Yanks keep up the heat heading for Anaheim
With the way the Yankees and the Angels are playing lately, this could be quite a series coming up between them beginning Monday night. The Yankees will arrive in Anaheim on the wings of a five-game winning streak. The Angels, who were mired in last place in the American League West for most of April and May, have won six in a row and moved into second place, albeit 6 ½ games behind the Rangers.
The Yankees have moved up the AL East standings as well (to third place, 2 ½ games behind first-place Baltimore and Tampa Bay) with this hot stretch that has come at the expense of two of the league’s weakest clubs, Kansas City and Oakland. Hey, the Royals and the Athletics are on the schedule, right? You can’t play the Red Sox and Rays every week. Think of how fans would howl if the Yankees had not handled their struggling opponents? In fact, that 6-0 loss last Monday night to KC at Yankee Stadium had a lot of fans howling for improvement.
Well, they have gotten it. Sunday’s nifty, 2-0 victory was marked more by quality pitching than overwhelming hitting, which was a bit different from the previous four victories. The Yankees suffered a setback with runners in scoring position (1-for-11), but the way Hiroki Kuroda was mowing down Oakland hitters inning after inning Andruw Jones’ second-inning home run off lefthander Tommy Milone, the A’s best pitcher, was going to hold up.
The second of two doubles by red-hot Mark Teixeira gave Kuroda another run in the seventh, but he didn’t need it. The righthander fashioned eight shutout innings for the second time this season (the other was the home opener April 13 against the Angels) by keeping the ball down and using an impressive curve. The A’s managed only five hits, all singles, off Kuroda, who walked one and struck out three in lowering his ERA from 4.56 to 3.96.
Kuroda gave a lot of credit to his catcher, Chris Stewart, who caught him for the first time. Stew put on the gear because regular backstop Russell Martin could not play because of a stiff neck. CC Sabathia is 6-0 with Stewart as his catcher, so some of that rubbed off on Kuroda Sunday.
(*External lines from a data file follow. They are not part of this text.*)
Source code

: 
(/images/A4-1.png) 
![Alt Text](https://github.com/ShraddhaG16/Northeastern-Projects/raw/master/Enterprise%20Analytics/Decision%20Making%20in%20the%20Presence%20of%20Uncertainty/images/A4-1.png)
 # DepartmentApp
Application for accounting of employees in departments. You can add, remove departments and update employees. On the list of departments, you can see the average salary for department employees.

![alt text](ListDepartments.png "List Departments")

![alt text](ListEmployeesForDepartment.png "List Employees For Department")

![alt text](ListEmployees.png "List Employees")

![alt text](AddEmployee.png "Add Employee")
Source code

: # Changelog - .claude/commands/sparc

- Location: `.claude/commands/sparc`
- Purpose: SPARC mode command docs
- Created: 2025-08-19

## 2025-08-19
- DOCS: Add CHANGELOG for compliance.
The Yanks are 8-4 with a 2.80 ERA when Stewart is behind the plate.
Milone was the ninth starter this season facing the Yankees for the first time in his career, and Sunday’s victory pushed the Bombers’ record in those games to 5-4. Milone was impressive, however, but since a team cannot win a game by the score of zero to minus one he didn’t have a chance.
Not that the Yankees tore the cover off the ball. They are still straining in the clutch, which has been a season-long problem. Even in the winning streak, the Yankees are batting .200 in 40 at-bats with runners in scoring position. They stranded six base runners in the first three innings Sunday. The Yankees are batting .220 with runners in scoring position for the season and .125 in 112 at-bats in those spots since May 13.
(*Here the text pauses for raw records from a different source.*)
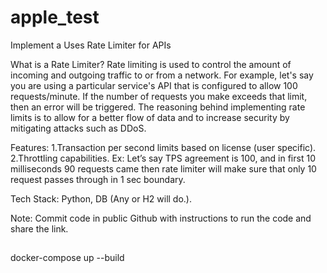 # apple_test

Implement a Uses Rate Limiter for APIs

What is a Rate Limiter?
Rate limiting is used to control the amount of incoming and outgoing traffic to or from a network. For example, let's say you are using a particular service's API that is configured to allow 100 requests/minute. If the number of requests you make exceeds that limit, then an error will be triggered. The reasoning behind implementing rate limits is to allow for a better flow of data and to increase security by mitigating attacks such as DDoS. 


Features:
1.Transaction per second limits based on license (user specific).
2.Throttling capabilities.
Ex: Let’s say TPS agreement is 100, and in first 10 milliseconds 90 requests came then rate limiter will make sure that only 10 request passes through in 1 sec boundary.

Tech Stack:
Python, DB (Any or H2 will do.).

Note: Commit code in public Github with instructions to run the code and share the link. 

##

docker-compose up --build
Also disturbing is their record with the bases loaded. They had a chance to get on the board in the first inning by filling the bags with one out but did not score. They are a collective 8-for-48 (.167) with the bases loaded this year, which ranks 26th of the 30 big-league clubs, pretty odd for the team that led the majors in hitting with the bags juiced each of the past two seasons.
Fortunately, Sunday’s game was one that did not require slugging. That could change Monday when they run into a club equally sizzling.